Domain adaptation method improves segmentation in bad weather
ICM: Intra-class Mixing for Domain Adaptation in Adverse Weather
Computer Vision and Pattern Recognition
Summary
Semantic segmentation is a way for computers to understand images by identifying each part of a scene. This task gets harder in bad weather because the images look very different, making the computer confused. The authors created a new method called intra-class mixing consistency (ICM), which mixes parts of the same object within an image to help the computer learn better without confusing different things. Their method improved accuracy on a well-known test for understanding images taken in bad weather, showing it helps computers see more clearly when conditions are tough.

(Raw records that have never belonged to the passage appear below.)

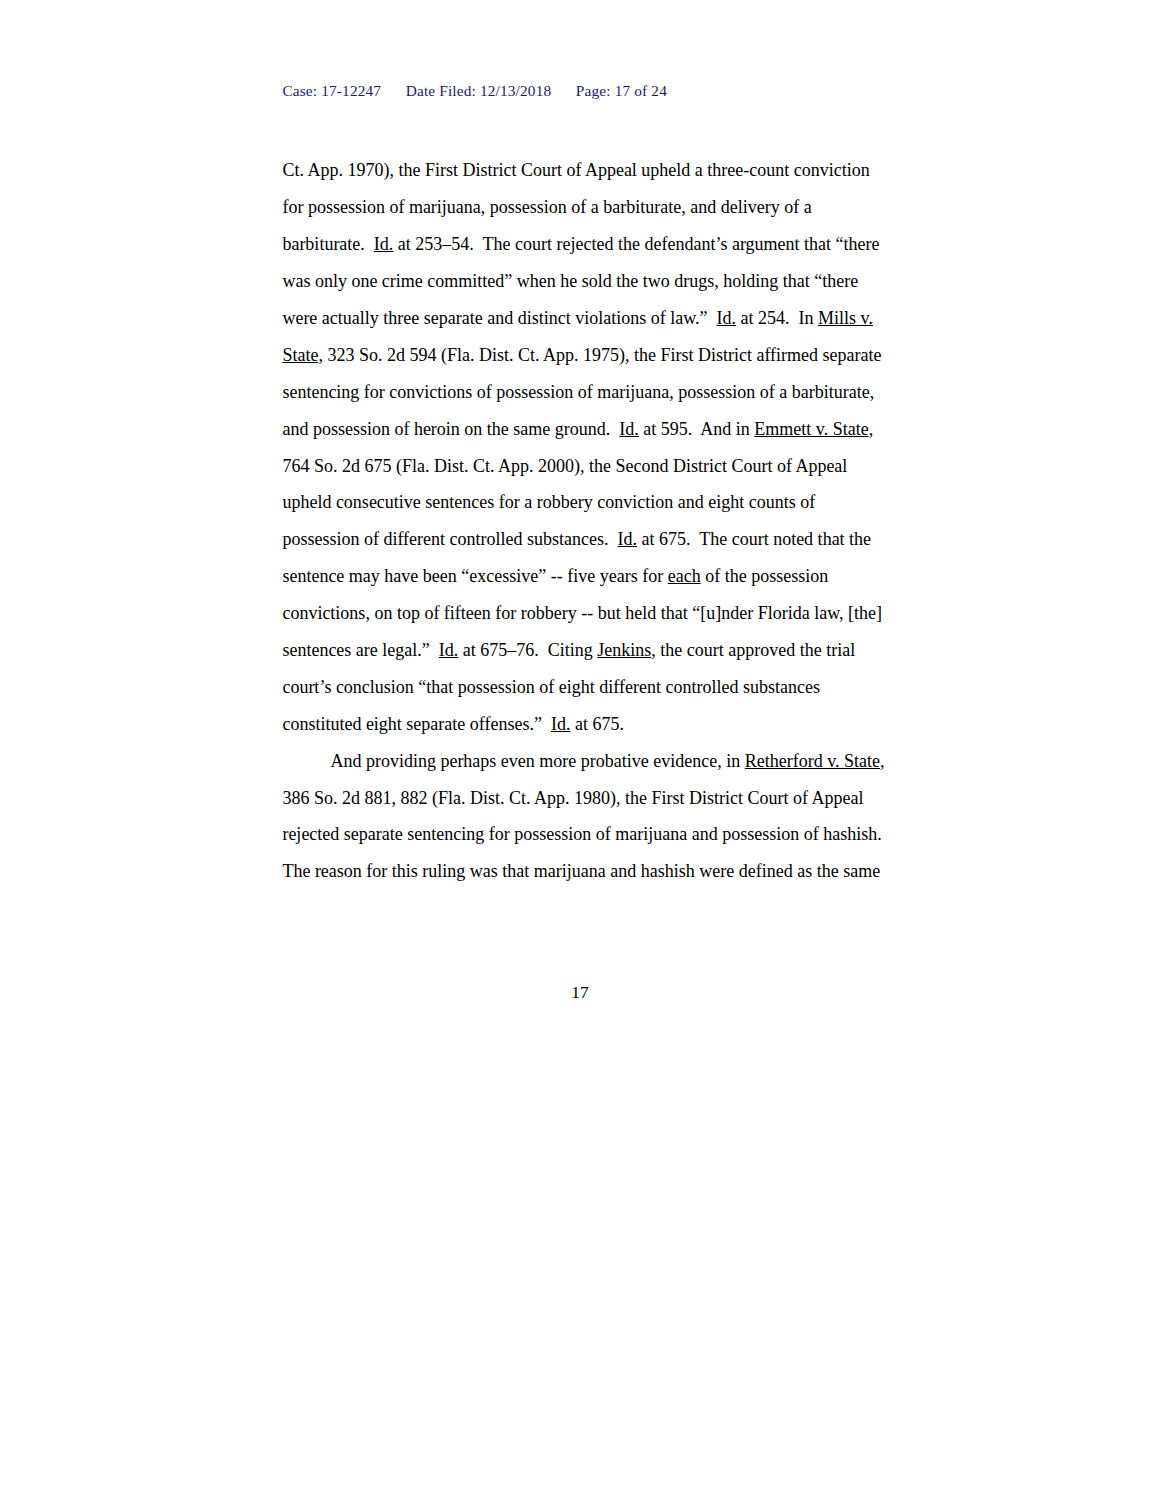Case: 17-12247 Date Filed: 12/13/2018 Page: 17 of 24
Ct. App. 1970), the First District Court of Appeal upheld a three-count conviction for possession of marijuana, possession of a barbiturate, and delivery of a barbiturate. Id. at 253–54. The court rejected the defendant’s argument that “there was only one crime committed” when he sold the two drugs, holding that “there were actually three separate and distinct violations of law.” Id. at 254. In Mills v. State, 323 So. 2d 594 (Fla. Dist. Ct. App. 1975), the First District affirmed separate sentencing for convictions of possession of marijuana, possession of a barbiturate, and possession of heroin on the same ground. Id. at 595. And in Emmett v. State, 764 So. 2d 675 (Fla. Dist. Ct. App. 2000), the Second District Court of Appeal upheld consecutive sentences for a robbery conviction and eight counts of possession of different controlled substances. Id. at 675. The court noted that the sentence may have been “excessive” -- five years for each of the possession convictions, on top of fifteen for robbery -- but held that “[u]nder Florida law, [the] sentences are legal.” Id. at 675–76. Citing Jenkins, the court approved the trial court’s conclusion “that possession of eight different controlled substances constituted eight separate offenses.” Id. at 675.
And providing perhaps even more probative evidence, in Retherford v. State, 386 So. 2d 881, 882 (Fla. Dist. Ct. App. 1980), the First District Court of Appeal rejected separate sentencing for possession of marijuana and possession of hashish. The reason for this ruling was that marijuana and hashish were defined as the same
17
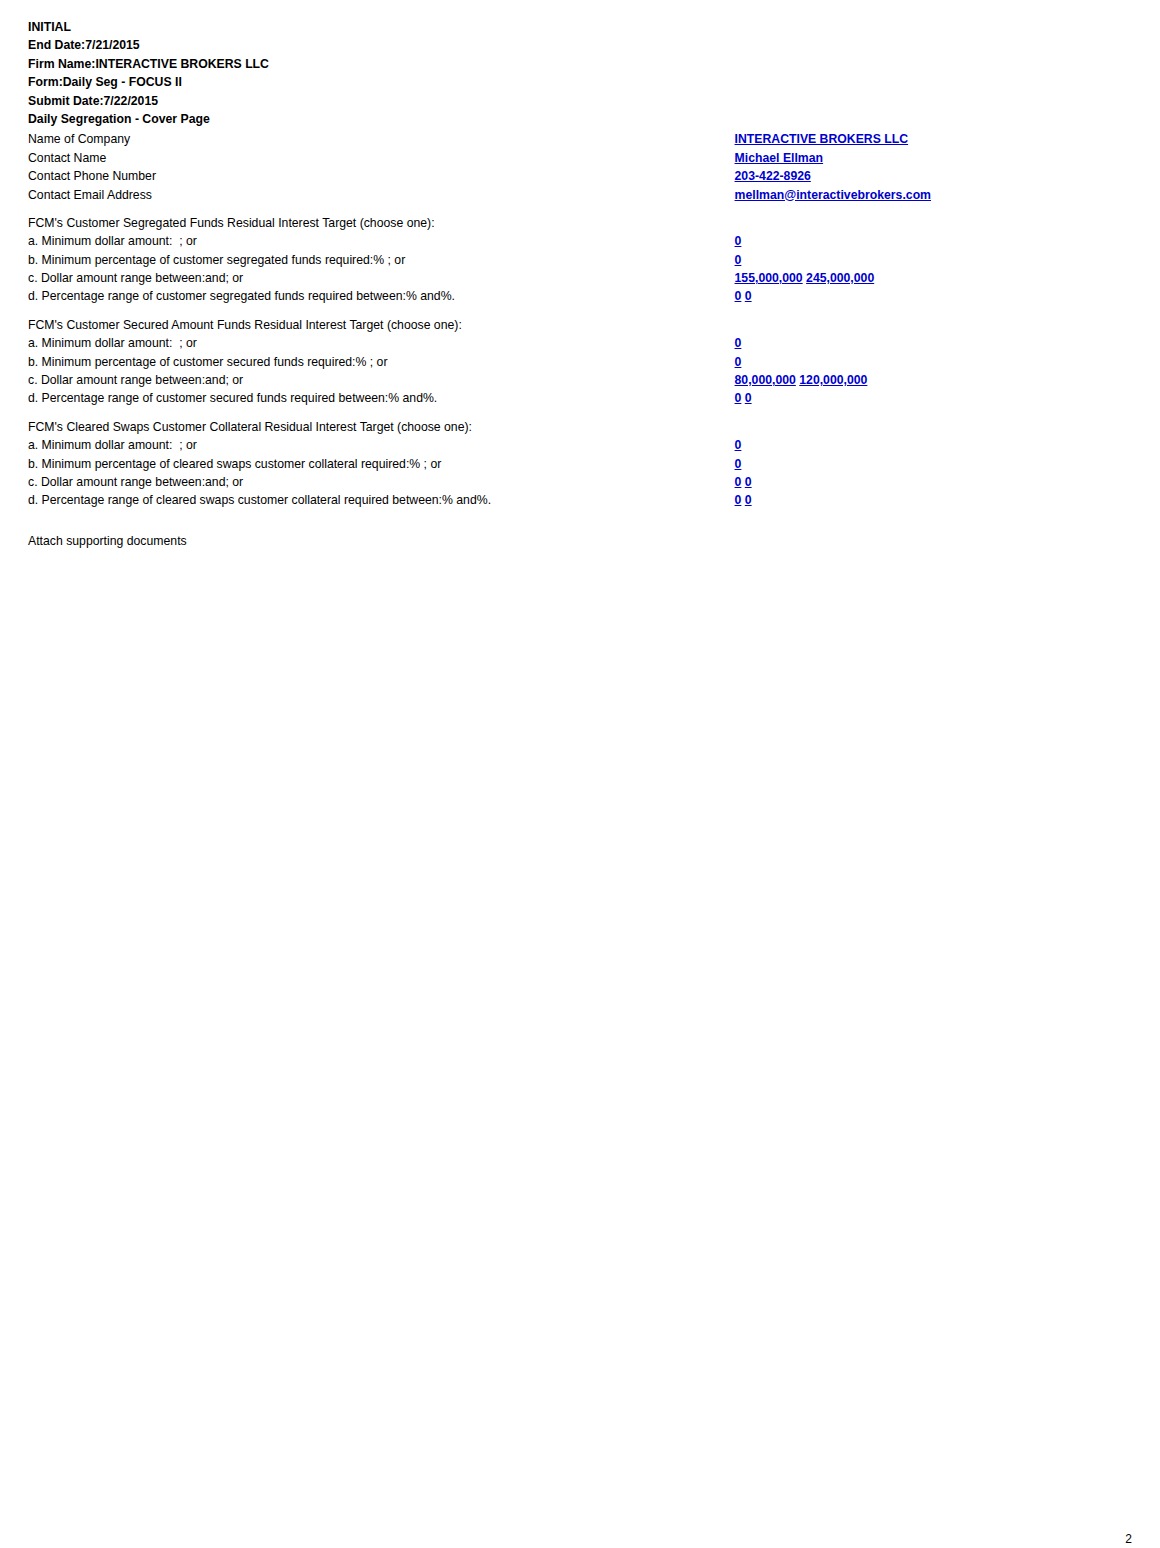INITIAL
End Date:7/21/2015
Firm Name:INTERACTIVE BROKERS LLC
Form:Daily Seg - FOCUS II
Submit Date:7/22/2015
Daily Segregation - Cover Page
| Name of Company | INTERACTIVE BROKERS LLC |
| Contact Name | Michael Ellman |
| Contact Phone Number | 203-422-8926 |
| Contact Email Address | mellman@interactivebrokers.com |
FCM's Customer Segregated Funds Residual Interest Target (choose one):
| a. Minimum dollar amount: ; or | 0 |
| b. Minimum percentage of customer segregated funds required:% ; or | 0 |
| c. Dollar amount range between:and; or | 155,000,000 245,000,000 |
| d. Percentage range of customer segregated funds required between:% and%. | 0 0 |
FCM's Customer Secured Amount Funds Residual Interest Target (choose one):
| a. Minimum dollar amount: ; or | 0 |
| b. Minimum percentage of customer secured funds required:% ; or | 0 |
| c. Dollar amount range between:and; or | 80,000,000 120,000,000 |
| d. Percentage range of customer secured funds required between:% and%. | 0 0 |
FCM's Cleared Swaps Customer Collateral Residual Interest Target (choose one):
| a. Minimum dollar amount: ; or | 0 |
| b. Minimum percentage of cleared swaps customer collateral required:% ; or | 0 |
| c. Dollar amount range between:and; or | 0 0 |
| d. Percentage range of cleared swaps customer collateral required between:% and%. | 0 0 |
Attach supporting documents
2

What this means in practice
- •For autonomous vehicle teams: Improve self-driving car perception systems by better adapting from clear weather training data to adverse weather conditions for safer navigation.$Commercial implications: Enables companies to sell more reliable autonomous driving systems that work well in challenging weather, a major safety requirement.
- •For smart city infrastructure teams: Enhance visual monitoring systems to maintain accurate scene understanding under varying and adverse weather conditions without additional labeling.
Authors
Boying Li, Chang Liu, Britta Ayano Wilde, György Kovács, Tosin Adewumi, Björn Backe, Hamam Mokayed
Abstract
Unsupervised domain adaptation (UDA) for semantic segmentation remains challenging under adverse weather conditions because severe appearance changes enlarge the domain gap and degrade the reliability of pseudo labels in the target domain. To address this problem, we propose an Intra-Class Mixing Consistency (ICM) framework that enforces prediction consistency between an intra-class mixed image and its original counterpart. Unlike previous mixing-based consistency methods that combine regions across different images or domains and may introduce unrealistic semantic inconsistencies, ICM performs mixing within the same image and semantic class, preserving realistic semantic layout for consistency regularization. With ICM, we establish a new state-of-the-art performance for clear-to-adverse-weather unsupervised domain adaptation (UDA) in semantic segmentation. On the Cityscapes $\rightarrow$ ACDC benchmark, our method achieves 75.7\% mIoU, outperforming the previous state of the art by +1.9 pp, demonstrating its effectiveness in mitigating class confusion under challenging environmental conditions. The code is provided in the supplementary material.